Historias de corrupción, como la supuestamente protagonizada por el exgerente del PP de Balears Fernando Areal y el publicista Miguel Romero, que engordó sus cuentas de resultados gracias a las Administraciones públicas regidas por ese partido, son las que han alimentado el creciente desengaño de la sociedad española.

El caso es muy sencillo y prototípico: un partido pide a una agencia de publicidad de máxima confianza que no le facture gastos electorales para no sobrepasar los límites legales de las campañas. La empresa accede al cambalache en la seguridad de que será recompensada en el futuro por los políticos, si no ha sido ya ampliamente beneficiada y debe mostrarse agradecida.

Otra muestra de degradación es la mezcla de intereses públicos con los particulares de una fuerza política. En el supuesto de autos se aprovecha que un velódromo público acaba de ser inaugurado para colar entre los gastos de construcción facturas de un mitin del partido que gobierna las instituciones.

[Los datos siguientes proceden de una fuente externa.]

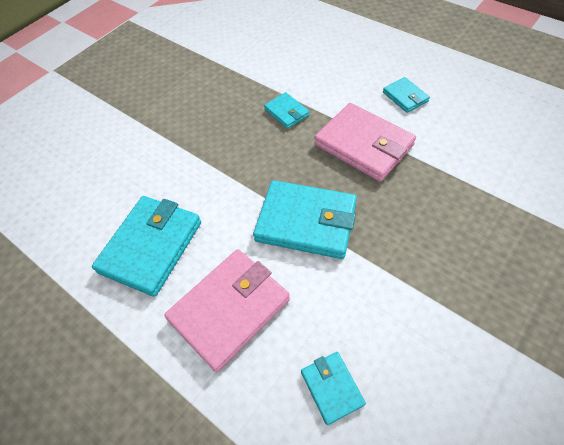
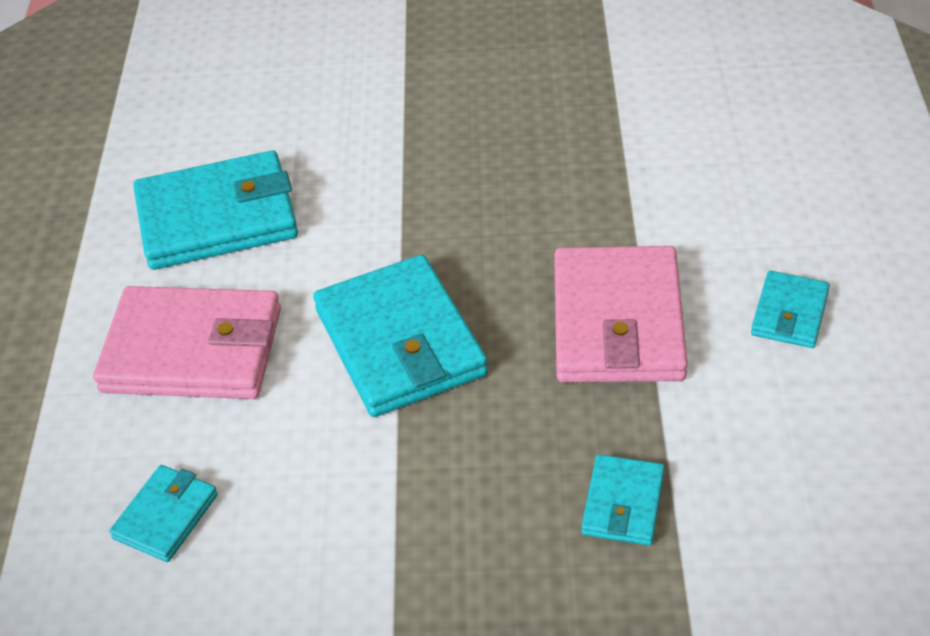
camera: 50 degrees right, 10 degrees down
(286, 112) = (590, 196): turquoise wallet -> turquoise wallet (623, 503)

Todo vale para hacer trampas y ser los chicos más listos del espectro político.

El dinero negro abonado a la agencia de publicidad proviene, supuestamente, de comisiones o dádivas recibidas, algo muy difícil de probar.

Surgen así flujos de fondos opacos que envenenan el sistema. Empresarios codiciosos se arriman a los partidos, especialmente en épocas de comicios, para "ayudarles" en lo que sea. Saben de sobra que, si siembran ahora, recogerán ciento por uno en el futuro.

El dinero, teóricamente, está destinado a la fuerza política, pero en su tránsito los recaudadores, los transportistas y el jefe del clan de turno reciben su contaminada tajada.